• **Excerpt**
»»

# DIY enclosure. Advice.



## sam92 (Sep 21, 2015)

Hi everyone.

I guess I should start off by saying I'm new to the forum though I've been lurking about on the this site for information in the lead up to getting my first snake.

I have an 8 month old female Bredli and am fitting a couple of enclosures built into the cabinet of my 6ft fish tank that I plan to move my turtles into.
My snake is currently in a 30x30x45h exoterra tank and I want to have the new enclosures ready for when she gets a little bigger.









I have fit the cabinet out so it has 2 x 45x45x60 enclosures and a 90x90x60 enclosure. (rough sizes)

Now I'm after a little advice when it comes to the lights and wiring. I have 2 fittings in each enclosure. 1 fitting is intended for a low wattage light which are all wired into one lead and then to a timer for day/night cycle. Now I'm a little unsure what to do heating wise! I want something that is done properly the first time and doesn't look like a tangled mess of power cords.

Should I just have a dimming thermostat for each enclosure to control day and night temps?
Should I have 2 hardwired thermostats in each enclosure and have them on different timers to control day time and night time temps?
Or could I possibly just have the one thermostat on a timer and have a few hours in the middle of the night with no heat? ( Not sure If that is a bad idea or not)

At the moment she has a heat cord under her tank that is thermostatically controlled 24/7 at a constant temperature under 1/3 of her tank. Glass doesn't hold heat well so the temp drops a few degrees of a night.
















Any help would be greatly appreciated!!!!!!


----------



## pinefamily (Sep 22, 2015)

Welcome to APS!
That's a great job you've done on your conversion. You will probably get a few differing opinions, but personally by the time your bredli goes into the enclosure, it shouldn't need night time heat.
What are you putting in the other two?


----------



## Snapped (Sep 22, 2015)

Great job, Depending on what you have in the smaller enclosures, I would think for the size, you could use a normal light for heat/light, as long as the snake can bask at 32 degrees, it would be fine, so a shelf, or a branch close enough to the light (don't forget a light cage). Or if you already have two fittings, a small wattage CHE, but you'd be surprised how much heat a normal light globe gives off, maybe a night time globe for some low heat at night? 

I'd have the small ones wired to a dimming thermostat (assuming all 3 occupants have the same temp requirement) and have the lights on a timer. 12 hours of light is what i've used, and unless it's winter, I don't bother with night time heat (though my Pythons are adults).

For the bigger enclosure, a radiant heater, or make up a heat cord with a tile for belly heat, and/or a CHE, the possibilities are endless really. Most Bredli prefer to bask, so I'd go a radiant heater on a dimming thermostat. 


I'd wait for some more opinions, but I think if you stuck in a 60 watt light globe in the smaller ones, you'd be suprised at the temp you get, so you'd need to test it out with a probe thermometer or a temperature gun. Don't forget you'll need a temperature gradient, so probably two things giving off heat might be overkill.

I think I confused myself typing all that out hehehehe


----------



## sam92 (Sep 22, 2015)

««

• **Data provided**
»»

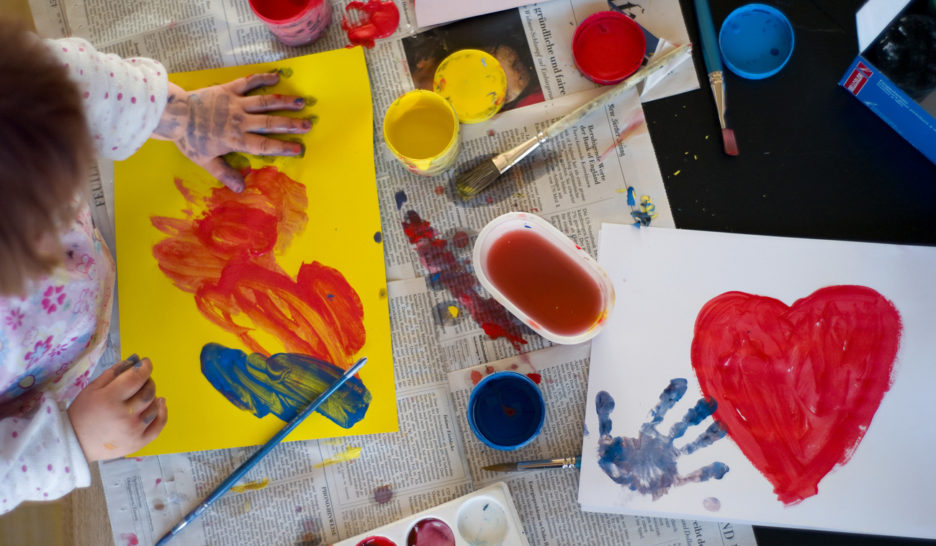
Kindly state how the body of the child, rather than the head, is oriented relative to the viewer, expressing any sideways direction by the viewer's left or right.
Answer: facing to the right of the viewer

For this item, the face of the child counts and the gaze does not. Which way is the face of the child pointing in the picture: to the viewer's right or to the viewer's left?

««

• **Exercise instructions**
Pick up the snake enclosure thread at its last line and write what comes next. The material above has no connection to the forum thread.

• **Exercise answer**
Thank you for the replies! I'd like to eventually get another Bredli, hypo male hopefully and wouldn't mind a pair of nice diamonds down the track if I get really keen haha. I did the two small enclosures and one large one so that the snake doesn't have to go straight from the small tank into a large enclosure which I know can be stressful on the snake. Now that I have the enclosures and love keeping the snake I cant help wanting to fill them .

Can I get away with having one dimming thermostat on the 2 small enclosures if they are set up exactly the same? Is there other variables to be aware of? as obviously the probe can only be in one of the enclosures. I wouldn't want one to be 30 degress and the other 35-36 because the prob isn't there to switch the heat off.

As for the larger enclosure I could maybe do away with night heat and maybe have a low wattage heat mat under a tile for night time temps in winter. that way you still have a much cooler ambient temperature?

If I end up growing a bit of a collection I'll end up building bay enclosures in varying sizes to house things like bredli's and diamonds. Once I get my own place and have the room haha. Then I'll go all out and just hardwire the whole thing with 2 thermostats in each enclosure etc. Suitable size enclosures should never be a problem as I'm a cabinet maker by trade, so I have that part sorted.

I just need to get my head around the tidiest most appropriate way to keep my snake at the right temps. Good old google search gives to many mixed answers and a lot of the information isn't for Australian snakes.


----------



## Wokka (Sep 22, 2015)

I don't like thermostats because if they don't work you can cook your snake. You can generally design your cage so you don't need a thermostat. Keep the wattage as low as possible. If cages are the same and the heat source the same then the temperature gradients will be the same . I had 100 similar cages and 1000 tubs with no thermostats but I put the effort into design ( and saved a fortune in thermostats and power consumption). Hard wiring is fine once you work out what you want but three pin plugs allow you to experiment with timers and even thermostats whilst you learn, then when you sort out what you need hard wire it!!


----------



## sam92 (Sep 24, 2015)

Wokka said:


> I don't like thermostats because if they don't work you can cook your snake. You can generally design your cage so you don't need a thermostat. Keep the wattage as low as possible. If cages are the same and the heat source the same then the temperature gradients will be the same . I had 100 similar cages and 1000 tubs with no thermostats but I put the effort into design ( and saved a fortune in thermostats and power consumption). Hard wiring is fine once you work out what you want but three pin plugs allow you to experiment with timers and even thermostats whilst you learn, then when you sort out what you need hard wire it!!



This is my first time keeping snakes, I'd feel safer with good thermostats. At least until I become a competent keeper. I will have 2 thermometers on each enclosure also ( hot and cold end ) so if something did happen to go wrong I'd like to think that I would notice before any damage is done.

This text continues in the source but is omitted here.